- **Source data**:
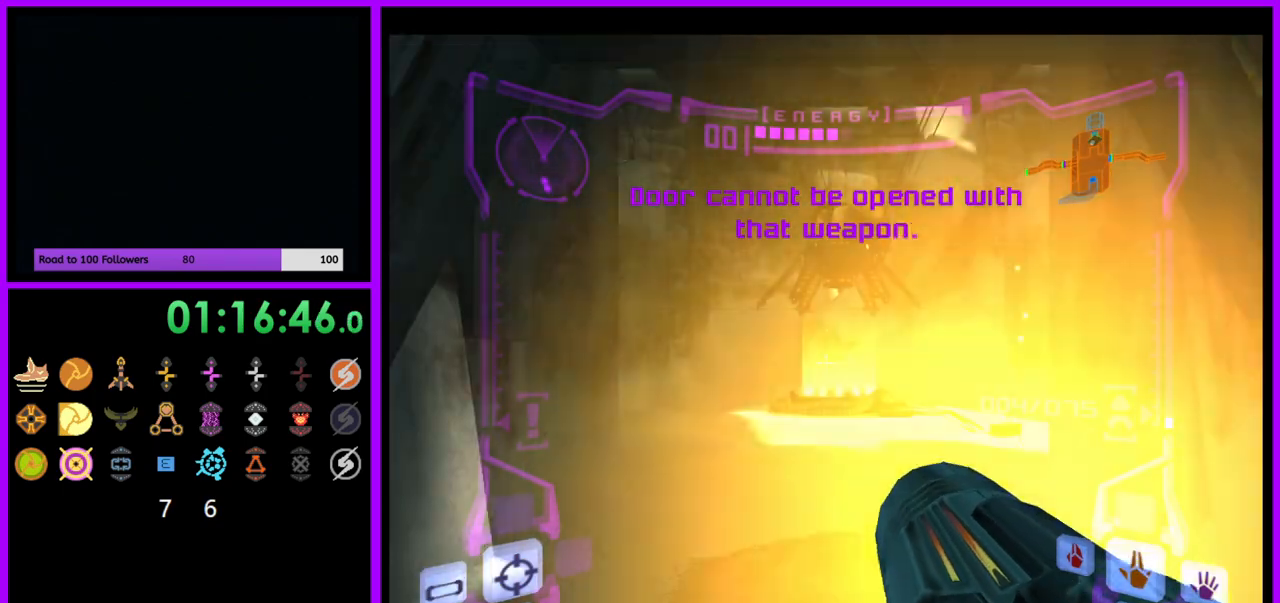
Gameplay with a controller (Nintendo layout); each line is a JSON object with the inputs held at the frame after it. "events" lists button and stick changes between this image and that frame as [ms after this image, input, new state], when the widget could be followed in between. Not read: L3 R3.
{"buttons": ["L1"], "left_stick": "up", "right_stick": "center", "events": []}
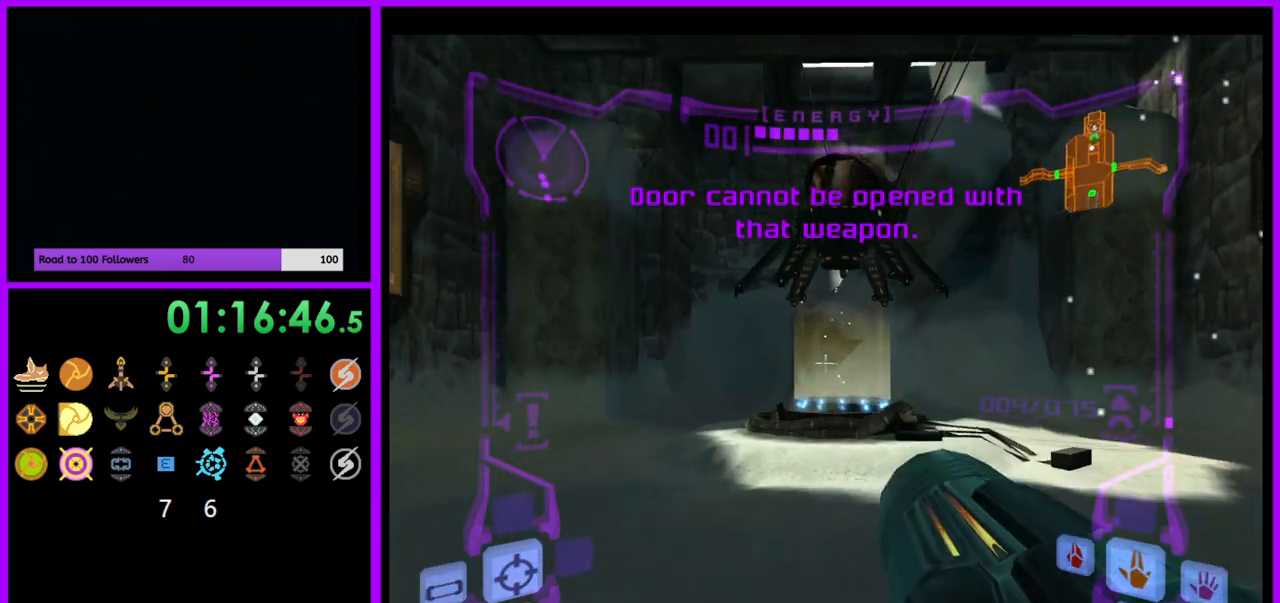
{"buttons": ["L1"], "left_stick": "up", "right_stick": "center", "events": []}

- **How to complete this task**:
Would you transcribe the whole listing above exactly? The pictures should not be included.

- **Response below**:
Gameplay with a controller (Nintendo layout); each line is a JSON object with the inputs held at the frame after it. "events" lists button and stick changes between this image and that frame as [ms after this image, input, new state], when the widget could be followed in between. Not read: L3 R3.
{"buttons": ["L1"], "left_stick": "up", "right_stick": "center", "events": []}
{"buttons": ["L1"], "left_stick": "up", "right_stick": "center", "events": []}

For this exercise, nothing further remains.